Dévitalisation des régions

Bernard Tremblay craint une dévitalisation des cégeps... et des régions qu'ils desservent. « Une infirmière formée à Montréal n'ira pas pratiquer en région. »

Amélie Gauthier ajoute que plusieurs étudiantes sont des femmes adultes, parfois mères de famille, qui effectuent un retour aux études. « La perspective d'un diplôme en trois ou en cinq ans peut avoir un impact sur leur décision de choisir les soins infirmiers. »

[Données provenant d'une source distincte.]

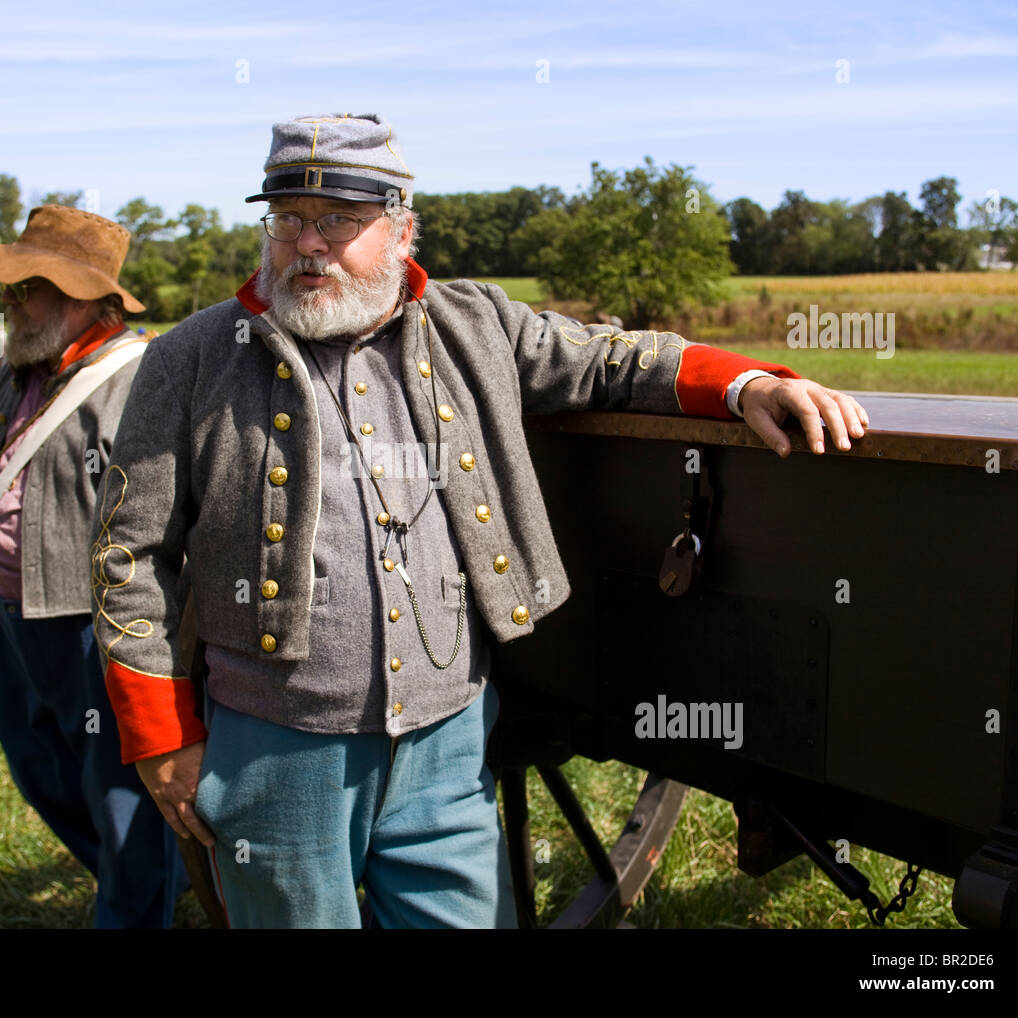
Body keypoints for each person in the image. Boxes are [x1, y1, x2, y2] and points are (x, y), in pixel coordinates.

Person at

Le vice-président de la FNEEQ-CSN, Yves de Repentigny, s'est dit choqué par l'éditorial de l'Ordre. « Il ne se comporte pas comme un ordre, mais comme un lobby. Nous trouvons cette approche pernicieuse. Y a-t-il eu tant de bavures que ça dans les dernières années de la part des infirmières pour dire qu'on doit changer l'examen d'entrée du jour au lendemain? »

La Fédération interprofessionnelle de la santé du Québec (FIQ) reste relativement neutre dans le débat. « En attendant [de revoir le programme collégial], ajouter des mesures de contingence ou introduire de nouvelles exigences actuellement pourrait avoir des effets néfastes sur l'offre de soins de santé », mentionne par courriel Isabelle Groulx, vice-présidente de la FIQ.